By Alex Mullen
I think Vindolanda has to be one of my favourite places. Several things combine in that special part of Northumberland: spectacular countryside, phenomenal archaeology, and wonderful people.
Anna Willi and I were lucky enough to spend the last week at the Roman fort, staying with views of the fort walls from our bedroom windows and just a few metres from the excellent Vindolanda Museum. As always I learnt so much on our visit and saw some fabulous material. Most intriguing were the ancient puffballs which look to the untrained eye like the finds of Roman leather!
We were there primarily for a meeting of the Vindolanda tablets group – a team of around a dozen colleagues which meets twice a year in person and whose raison d’être is to pursue research on the hundreds of precious wooden writing tablets and stylus tablets from the site and to disseminate this knowledge. Our work is never completed of course, because, excitingly, new finds come out of the anaerobic layers of the excavations pretty regularly.

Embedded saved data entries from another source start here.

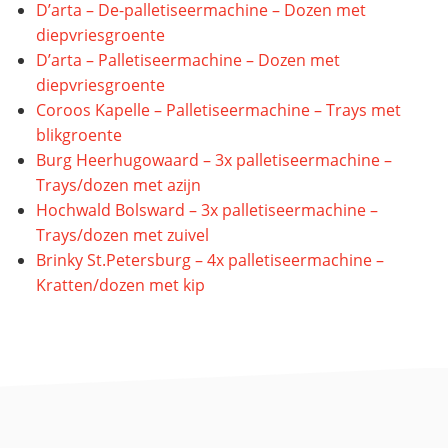
D’arta – De-palletiseermachine – Dozen met
diepvriesgroente
D’arta – Palletiseermachine – Dozen met
diepvriesgroente
Coroos Kapelle – Palletiseermachine – Trays met
blikgroente
Burg Heerhugowaard – 3x palletiseermachine –
Trays/dozen met azijn
Hochwald Bolsward – 3x palletiseermachine –
Trays/dozen met zuivel
Brinky St.Petersburg – 4x palletiseermachine –
Kratten/dozen met kip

One of the week’s jobs was to assess the recent finds and in particular to take detailed images with a macro-lens of the most promising of the stylus tablets which we think may offer a new type of evidence for slavery at Vindolanda. It’s a grim subject and as part of drawing together material for the article we are preparing we are also studying the evidence of shackles. It was an unsettling experience trying to work out what size of neck might fit. We also explored the site for possible locations for the containment of slaves and/or prisoners.

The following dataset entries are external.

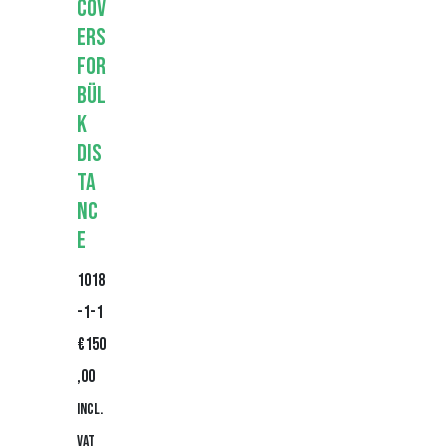
Cov
ers
for
Bül
k
Dis
ta
nc
e
1018
-1-1
€
150
,00
Incl.
VAT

Anna Willi took on a much more cheery task as she set about assessing the evidence for literacy and related activities at Vindolanda by matching hundreds of styluses, ink-pen nibs, wax spatulae, ink pots and seal boxes (amongst others) to their contexts with our colleague from Canada Alex Meyer (Western University). There’s a lot of work still to be done but it was a huge pleasure for Anna to have boxes of fabulous material on her desk to examine. The most cooed over object was a beautiful seal-box with enamelled flowers, but she really enjoyed finding some tiny styluses too. For more on writing equipment, Anna’s ebook is a great place to start: https://latinnowepubs.github.io/WritingEquipmentVol2/mobile/index.html
I took the opportunity to autopsy an inscribed stone that Alex Meyer, Joonas Vanhala (Turku University, Finland) and I are about to publish in the journal Britannia. Up until last week I’d only seen it via numerous images, scans and drawings. It was good to reassure ourselves that we didn’t need to add anything to our analysis. A blog about the carved stone is available here and it is about to be ‘unveiled’ in the case of new finds in the museum. It’s quite a rude one.

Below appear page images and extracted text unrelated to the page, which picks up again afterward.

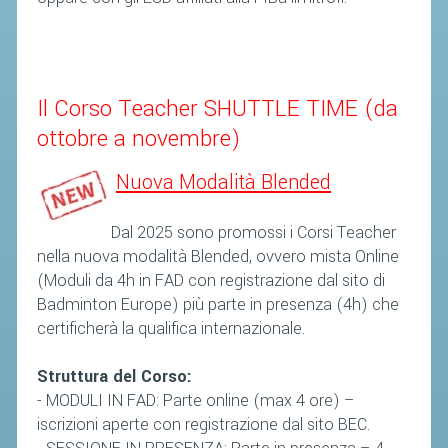
ACCEDI AL TESSERAMENTO ON
LINE
ASSICURAZIONE
Il Corso Teacher SHUTTLE TIME (da
MODULI
ottobre a novembre)
AFFILIARE UN ESD
Nuova Modalità Blended
GARE ED EVENTI
Dal 2025 sono promossi i Corsi Teacher
CALENDARIO
nella nuova modalità Blended, ovvero mista Online
(Moduli da 4h in FAD con registrazione dal sito di
COMUNICATI
Badminton Europe) più parte in presenza (4h) che
ALBO D'ORO CAMPIONATI ITALIANI
certificherà la qualifica internazionale.
CAMPIONATI A SQUADRE
Struttura del Corso:
EVENTI INTERNAZIONALI
- MODULI IN FAD: Parte online (max 4 ore) –
CLASSIFICHE NAZIONALI
iscrizioni aperte con registrazione dal sito BEC.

The main event, the meeting of the tablets group itself, was really enjoyable: we agreed on a publication strategy, received updates on the conservation and display of the tablets, found out about the work at the British Museum as part of the Writing History project which is looking at the wood, inks and wax used, and heard about the new excavations at Magna, a fort close to Vindolanda, which begin this summer. We can’t wait to find out whether there are more writing tablets there too – perhaps even with links to Vindolanda!
Huge thanks as always to Andy and Barbara Birley and all the staff at Vindolanda.